Coffee industry giants Nestle and Kraft Foods were both implicated in the report, published by the World Wildlife Fund, which says growers in Indonesia had illegally used 45,000 hectares of the country's Bukit Barisan Selatan (BBS) National Park.
The news threatens to be another public relations nightmare for top coffee firms amid ongoing criticism of their supply chain practices. The BBS park is an important refuge for endangered tigers, rhinos and elephants.
WWF said most of the coffee firms involved were unaware of the problem due to a lack of planting regulations in the region.
But it criticised both importers and exporters for not having mechanisms in place to prevent the trade of illegal beans. The group estimated from satellite images, interviews and tracking that 19,600 tonnes of beans were produced illegally every year.
"If this trend of illegally clearing park land for coffee isn't halted, the rhinos and tigers will be locally extinct in less than a decade," said Heather Sohl, of WWF UK.
Colleague Nazir Foead, of WWF Indonesia, said: "WWF doesn't want to shut down the coffee industry in Lampung Province.
"But we're asking multinational coffee companies to implement rigorous chain-of-custody controls to ensure that they are no longer buying illegally grown coffee, and we're asking the Indonesian Government to better protect the park."

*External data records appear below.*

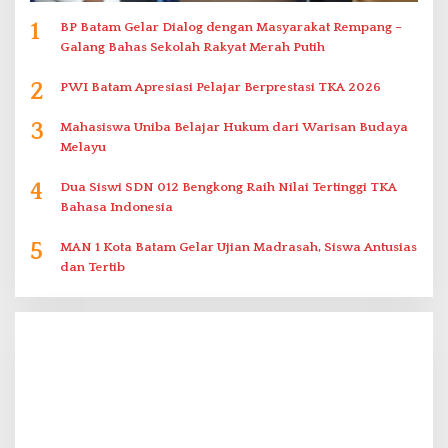
1
BP Batam Gelar Dialog dengan Masyarakat Rempang –
Galang Bahas Sekolah Rakyat Merah Putih
2
PWI Batam Apresiasi Pelajar Berprestasi TKA 2026
3
Mahasiswa Uniba Belajar Hukum dari Warisan Budaya
Melayu
4
Dua Siswi SDN 012 Bengkong Raih Nilai Tertinggi TKA
Bahasa Indonesia
5
MAN 1 Kota Batam Gelar Ujian Madrasah, Siswa Antusias
dan Tertib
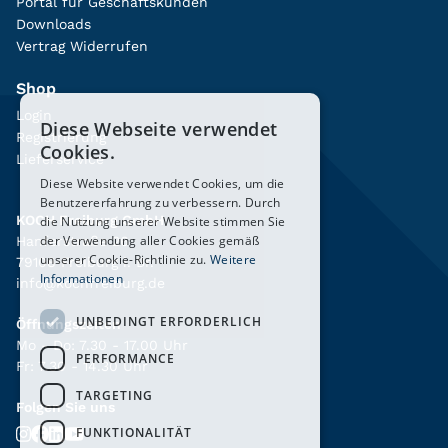
Portal für Geschäftskunden
Downloads
Vertrag Widerrufen
Shop
Login
Diese Webseite verwendet
Registrierung
Cookies.
Lieferservice
Diese Website verwendet Cookies, um die
Benutzererfahrung zu verbessern. Durch
KOCH Freiburg GmbH
die Nutzung unserer Website stimmen Sie
der Verwendung aller Cookies gemäß
Hanferstraße 26
unserer Cookie-Richtlinie zu.
Weitere
79108 Freiburg i. Br.
Informationen
info@kochfreiburg.de
UNBEDINGT ERFORDERLICH
Öffnungszeiten
Mo - Do: 7.30 - 17.00 Uhr
PERFORMANCE
Fr: 7.30 - 14.30 Uhr
TARGETING
Folgen Sie uns
FUNKTIONALITÄT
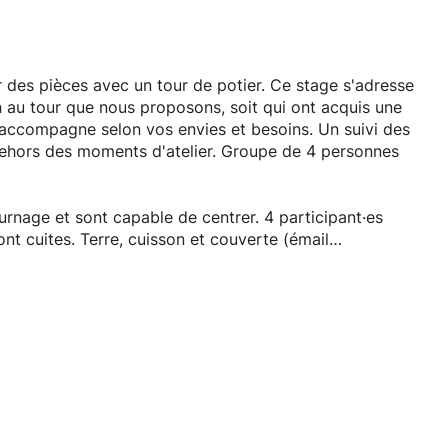
des pièces avec un tour de potier. Ce stage s'adresse
ion au tour que nous proposons, soit qui ont acquis une
 accompagne selon vos envies et besoins. Un suivi des
dehors des moments d'atelier. Groupe de 4 personnes
rnage et sont capable de centrer. 4 participant·es
 cuites. Terre, cuisson et couverte (émail
ve-vaisselle et micro-ondes. Outils fournis. Pas de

Nestle sought to distance itself from the illegal beans on Friday. "We share the concerns of the WWF and we are in talks with them. It is an industry-wide issue," a spokesperson told BeverageDaily.com.
"It's true that sometimes determining its source can be problematic, but we would never [knowingly] buy illegally grown coffee." The group sources less than five per cent of its coffee from Indonesia and 60 per cent of that comes direct from farmers.
Kraft Foods was unavailable for comment.
Indonesia is the world's second largest exporter of Robusta coffee beans, many of which are grown next door to the BBS park, in Sumatra.
The WWF report will be a blow to the coffee industry as it attempts to show fairer treatment for producers in developing countries.
Coffeehouse chain Starbucks, which was not implicated by the WWF report, this week announced it had increased average prices paid for its coffee from $1.28 to $1.42 per pound between 2005 and 2006.
The group has become entangled in a fierce war of words with campaigners recently over its practices in Ethiopa, which depends largely on coffee for export revenue.